I had never been away from home. My older brother, with whom I shared a room, was much older and I saw very little of him during his high-school years. My mother cared for my father and my father cared for his work. I don’t recall what first motivated me to leave home for the first time other than a taste for adventure and just wanting a change. The truth is I was bored, so I asked and was granted parole for two weeks in the summer.

The pick-up point for the camp bus ride was the Youth Center in downtown Rochester. It was across from the firehouse, which provided a place of interest to hang out while we, a bunch of misfits, awaited the arrival of our chariot to freedom, out of the city and into the wilderness. It was exciting.

Our ride was a discarded, broken-down school bus clearly no longer in service to the city’s Department of Education. The driver, unshaven with hair sprouting out of his nose and ears, greeted us all with a bloodshot glare as we entered the bus. A cigarette dangled from his lips. I saw a beer can on the dashboard in plain view. Things were different back in those days. Shortly after departing the Center, the driver pulled over to the side of the road. Our chattering stopped—what was going on? He turned around to address the busload of baffled kids, “You got five bucks between yous to pay for the tolls or you wanna spend five hours on the back roads?” After we got over the shock of what he had just said, we concluded amongst ourselves that it was in our best interest to go along with his “suggestion.” We had all been given a few dollars mostly in change from our parents before we boarded the bus and tossed in what we had to stay on the Thruway, which would get us there in a couple of hours. We were anxious to see the camp and have lunch, as promised by the counselors on board.

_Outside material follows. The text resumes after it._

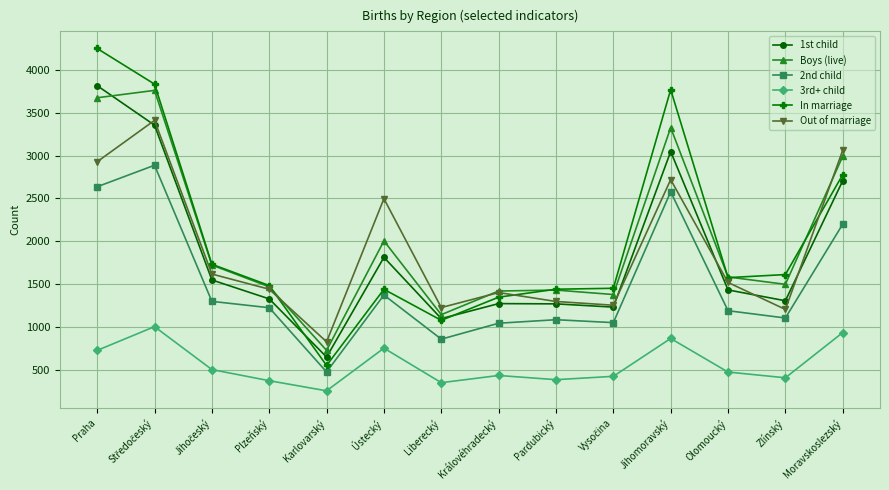

Is it true that Boys (live) equals 2004 at Ústecký?

True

Upon arrival at camp there was no order. The counsellors tried to get us to sort out our duffels and suitcases, but we would have nothing to do with it. We all stampeded straight to the dining pavilion. We were famished. But before we could dig in a whistle was blown and some guy stood up on the table and shouted at us to “Shut up!” He proceeded to describe in as simple terms as possible the rules of the camp. “No boys in the girl’s camp! No girls in the boy’s camp! No one out of their tent after curfew except for bathroom! No swimming without passing test!” Then all the counselors were introduced. There were some very good-looking female counselors, and I was immediately hooked on the idea of being a counselor as soon as I was old enough. We were finally given permission to dig in and meal did not disappoint: Spaghetti and meatballs, chocolate cake and “bug juice.” I saw our bus driver outside, hardly eager to get back on the road with the return group of campers, sneaking off into the woods with another can of beer.

It has been 72 years since that first summer at camp, but I remember the feeling of excitement vividly. I went to Camp Seneca every summer for several years after that and now all these years later I still look forward with similar anticipation to the time I spend in the Maine woods at my fishing camp.